> **Aim of the task**: Please work out how many lines in the entries below include the string "index", and reply with the number alone.

BEGIN Material shown

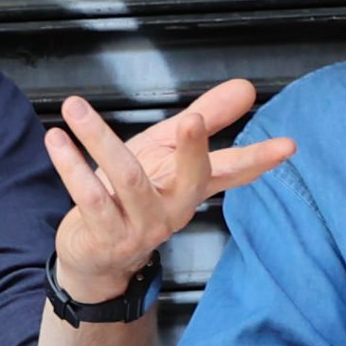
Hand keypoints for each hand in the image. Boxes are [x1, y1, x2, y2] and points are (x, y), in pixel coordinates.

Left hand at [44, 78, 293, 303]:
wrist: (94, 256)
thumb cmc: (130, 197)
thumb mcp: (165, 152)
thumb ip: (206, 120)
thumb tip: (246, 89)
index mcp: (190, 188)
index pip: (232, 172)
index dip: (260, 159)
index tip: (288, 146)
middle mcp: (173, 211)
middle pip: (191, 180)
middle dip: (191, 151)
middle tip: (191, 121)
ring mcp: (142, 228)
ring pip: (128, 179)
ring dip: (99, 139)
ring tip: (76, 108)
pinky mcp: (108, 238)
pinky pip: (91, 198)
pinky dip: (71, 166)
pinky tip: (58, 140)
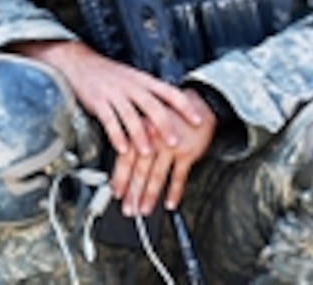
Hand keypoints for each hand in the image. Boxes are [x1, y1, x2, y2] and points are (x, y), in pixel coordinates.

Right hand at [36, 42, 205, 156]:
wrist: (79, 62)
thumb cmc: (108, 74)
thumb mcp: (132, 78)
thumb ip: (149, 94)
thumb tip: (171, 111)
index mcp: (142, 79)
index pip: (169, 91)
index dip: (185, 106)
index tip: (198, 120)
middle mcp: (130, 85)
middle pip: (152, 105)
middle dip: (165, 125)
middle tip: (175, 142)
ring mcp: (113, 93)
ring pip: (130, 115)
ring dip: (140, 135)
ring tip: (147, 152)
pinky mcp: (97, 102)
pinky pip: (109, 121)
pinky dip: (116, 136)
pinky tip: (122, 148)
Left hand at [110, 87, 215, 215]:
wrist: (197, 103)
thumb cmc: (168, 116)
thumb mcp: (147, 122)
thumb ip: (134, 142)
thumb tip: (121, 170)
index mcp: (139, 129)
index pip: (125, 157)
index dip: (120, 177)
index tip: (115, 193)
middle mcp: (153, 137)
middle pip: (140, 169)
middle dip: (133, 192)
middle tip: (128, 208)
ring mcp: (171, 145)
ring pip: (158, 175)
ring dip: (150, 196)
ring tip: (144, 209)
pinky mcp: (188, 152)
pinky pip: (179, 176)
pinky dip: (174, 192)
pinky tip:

END Material shown

> **Written reply**: 12